4. The semantic segmentation method for the unmanned aerial vehicle remote sensing image according to claim 1, wherein the step 3 specifically comprises: according to the block size of a preset image, dividing the original image according to blocks, temporarily storing the original image according to block numbers, and overlapping m between two adjacent image blocks₁A pixel element; according to the block numbers, creating an image block queue, and sequentially performing semantic segmentation processing on each image block according to the dequeuing sequence; according to the number of preset image slices, equally dividing the image block to be processed, wherein m is overlapped between two adjacent image slices₂And (4) each pixel element.

5. The semantic segmentation method for the unmanned aerial vehicle remote sensing image according to claim 4, wherein the image block numbering format is as follows: sequence number row index column index, where the sequence number is the unique identification of the block, calculated from the original image size and image block size, the row index and column index are derived from the number of height tiles and the number of width tiles respectively,

bid＝N_row*N_col＝f_ceil(H/s)*f_ceil(W/s)

6. The semantic segmentation method for the unmanned aerial vehicle remote sensing image according to claim 1, wherein the step 5 specifically comprises: taking an image slice coordinate system as a reference, and utilizing the initial focal length of the zoom to slide pixel by pixel to extract a target sub-image; when the output probability of the classified target subgraph is lower than a threshold value, performing upscaling zooming according to the zooming level, and expanding the range of the extracted target subgraph; and after the target subgraphs are classified, the zoom recovers the initial focal length to perform jumping traversal on the image element according to the span, and the next target subgraph is extracted.

7. The semantic segmentation method for the unmanned aerial vehicle remote sensing image according to claim 1, wherein in the step 6, a light convolutional neural network is adopted as a classifier for carrying out class judgment on the target subgraph, and the classifier is composed of a series of convolutional layers, pooling layers, normalization layers, activation function layers and full-connection layers; selecting a sample interest area on the remote sensing image in advance before using the classifier for classification training, wherein the learning rate is dynamically adjusted in a step-by-step mode in the training process.
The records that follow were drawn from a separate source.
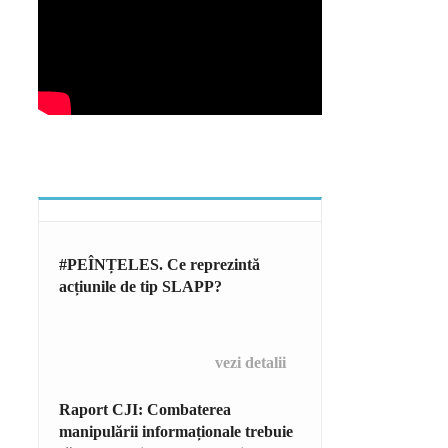
#PEÎNȚELES. Ce reprezintă
acțiunile de tip SLAPP?
vezi detalii
Raport CJI: Combaterea
manipulării informaționale trebuie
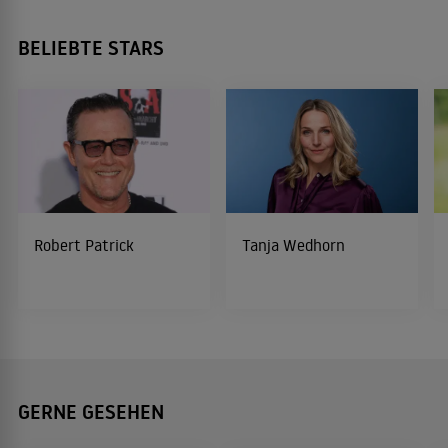
BELIEBTE STARS
Robert Patrick
Tanja Wedhorn
GERNE GESEHEN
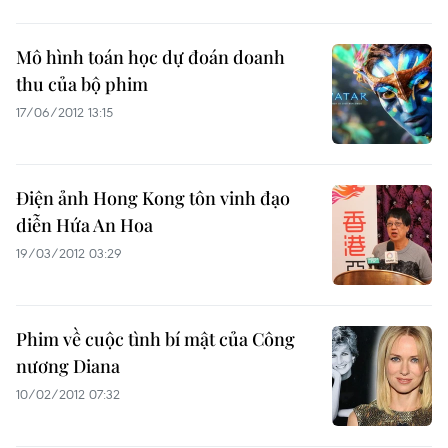
Mô hình toán học dự đoán doanh
thu của bộ phim
17/06/2012 13:15
Điện ảnh Hong Kong tôn vinh đạo
diễn Hứa An Hoa
19/03/2012 03:29
Phim về cuộc tình bí mật của Công
nương Diana
10/02/2012 07:32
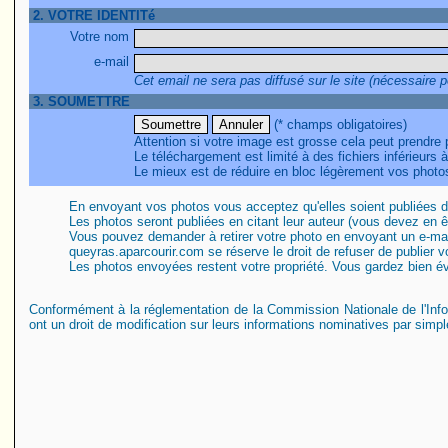
2. VOTRE IDENTITé
Votre nom
e-mail
Cet email ne sera pas diffusé sur le site (nécessaire p
3. SOUMETTRE
(* champs obligatoires)
Attention si votre image est grosse cela peut prendre
Le téléchargement est limité à des fichiers inférieurs 
Le mieux est de réduire en bloc légèrement vos photos
En envoyant vos photos vous acceptez qu'elles soient publiées 
Les photos seront publiées en citant leur auteur (vous devez en êtr
Vous pouvez demander à retirer votre photo en envoyant un e-mai
queyras.aparcourir.com se réserve le droit de refuser de publier 
Les photos envoyées restent votre propriété. Vous gardez bien 
Conformément à la réglementation de la Commission Nationale de l'Inf
ont un droit de modification sur leurs informations nominatives par simp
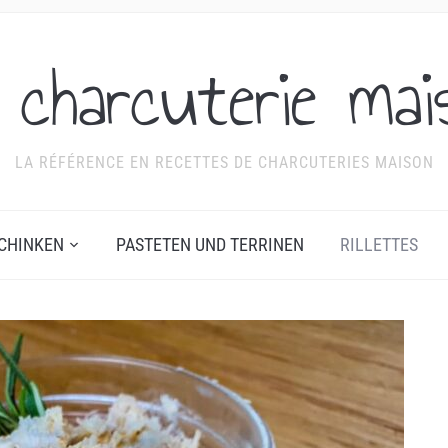
 charcuterie mai
LA RÉFÉRENCE EN RECETTES DE CHARCUTERIES MAISON
CHINKEN
PASTETEN UND TERRINEN
RILLETTES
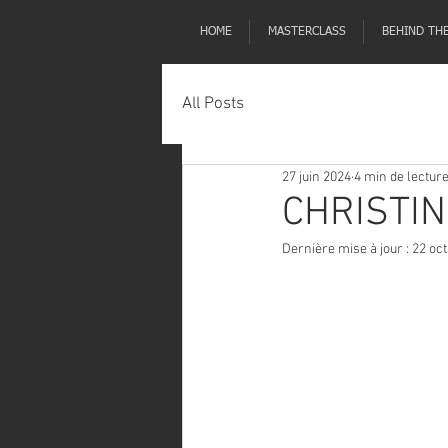
HOME
MASTERCLASS
BEHIND TH
All Posts
27 juin 2024
4 min de lectur
CHRISTIN
Dernière mise à jour :
22 oct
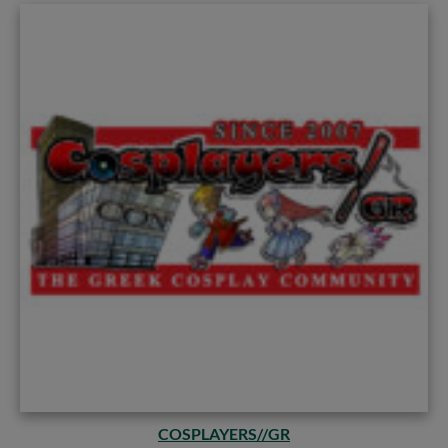
COSPLAYERS//GR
8. The semantic segmentation method for the unmanned aerial vehicle remote sensing image according to claim 1, wherein in step 7, the image overlapping boundary fusion method adopts a median filter with a convolution kernel of 5 x 5.

9. The semantic segmentation method for the unmanned aerial vehicle remote sensing image according to claim 1, wherein in step 8, the image overlapping boundary fusion method adopts a median filter with a convolution kernel of 5 x 5.

10. The semantic segmentation method for unmanned aerial vehicle remote sensing images according to claim 1, wherein in step 9, the post-processing comprises erosion and dilation operations.